Two "religious extremists" have been pinpointed as the alleged assailants behind the bombing and knife attacks that took place at Urumqi South Railway Station on Wednesday, reports Xinhua, China's state news agency.
Both suspects were killed in the incident. One of them has been identified as Sedirdin Sawut, a 39-year-old man from Aksu in southern Xinjiang.
Xinhua, quoting police, also said "knife-wielding mobs" attacked people at one of the station's exits following the blast. One innocent bystander was also killed in the blast and 79 were injured.
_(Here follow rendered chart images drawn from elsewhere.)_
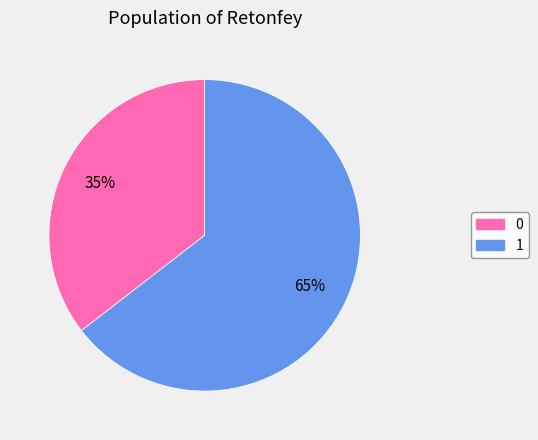

Is the sum of 1 and 0 greater than half?

Yes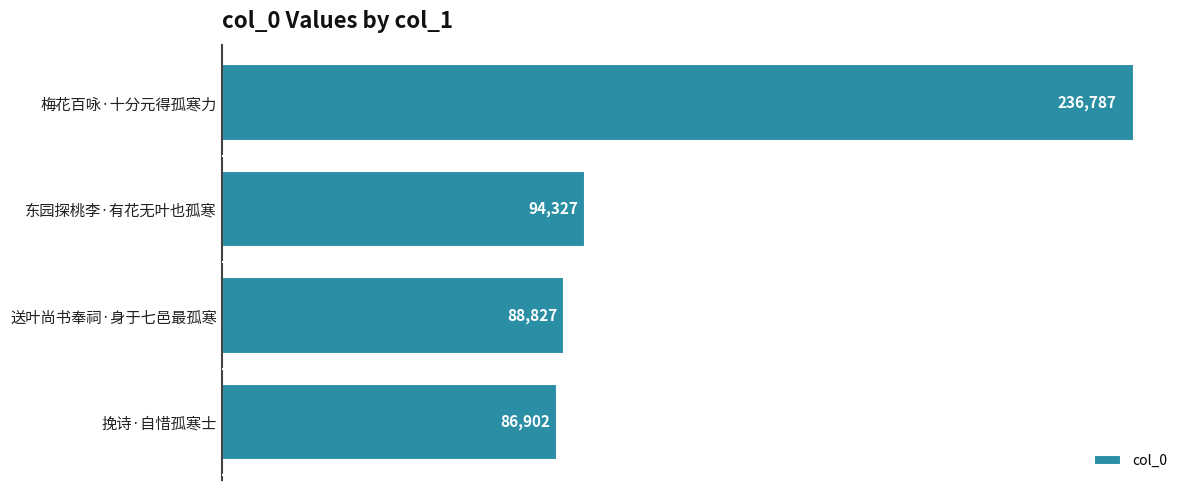

Reading top to bottom, list all the values displayed in this chart.

梅花百咏·十分元得孤寒力=236787	东园探桃李·有花无叶也孤寒=94327	送叶尚书奉祠·身于七邑最孤寒=88827	挽诗·自惜孤寒士=86902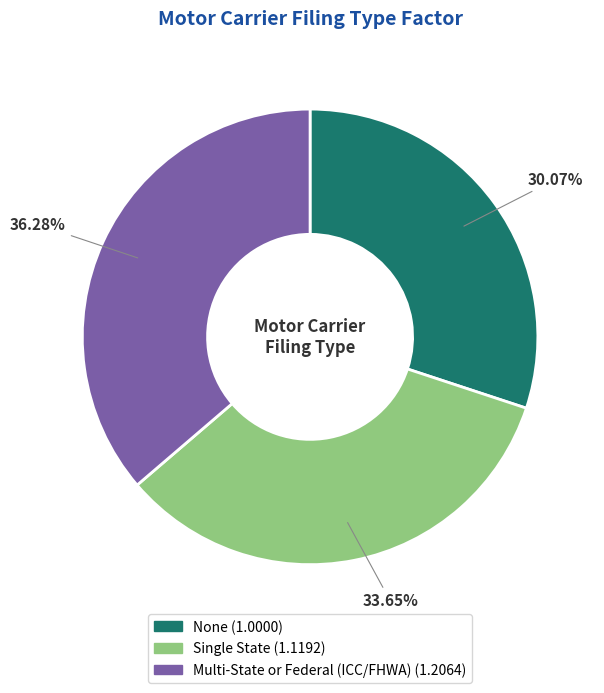

Is there any slice that represents more than half of the pie?

No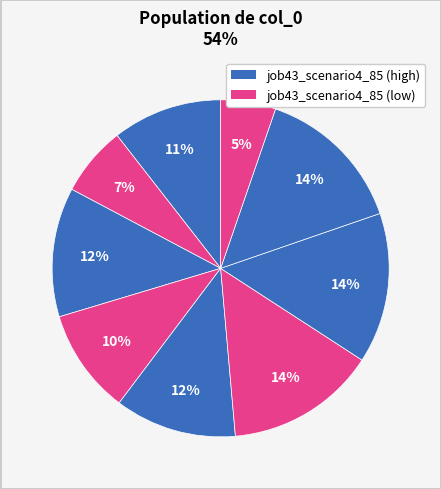

Count the number of slices in the pie.

9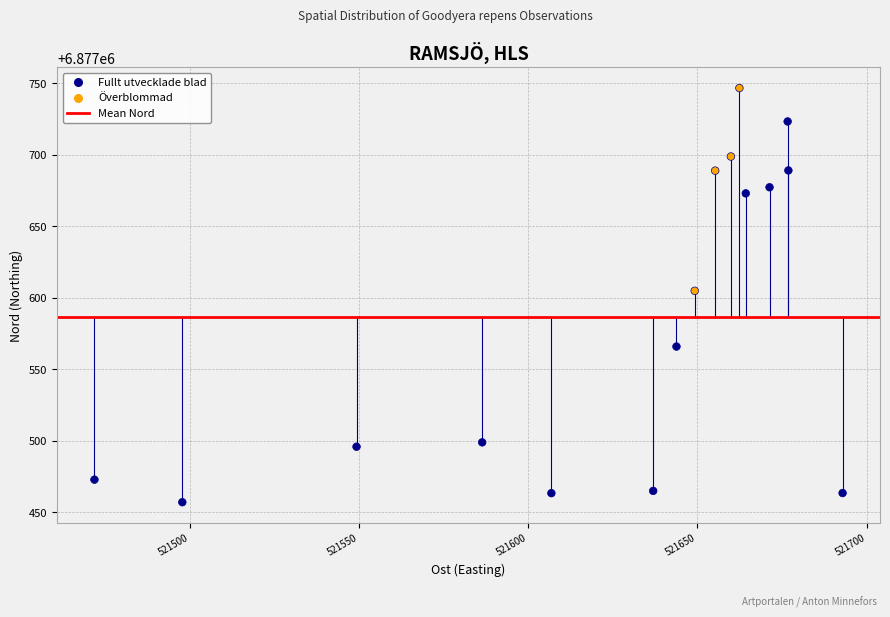

What Y value in the scatter plot is closest to 6877601?

6877604.9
Xinhua says some of the injured victims have been released from hospital.
Police evacuated people from the square in front of the station, deployed armed officers and cordoned off entrances to the station, where train services had been suspended.
The station reopened about two hours later with passengers re-entering under a heavily-armed police presence.
The attacks took place on Wednesday evening, coinciding with the end of a four-day tour of the Xinjiang region by Chinese President Xi Jinping.
After the blast, President Xi urged "decisive actions" against violent terrorist attacks.
The fight against separatist violence in the autonomous region in the northwest of the country was a focus of the Chinese leader's visit.
Frequent outbreaks of violence have beset the resource-rich region, where the arrival of waves of Han Chinese people over the past few decades has fueled tensions with the Uyghurs, a Turkic-speaking, predominantly Muslim ethnic group.
In March a violent terror attack took place at a train station Kunming in Yunnan province when ten men armed with knives killed 29 commuters.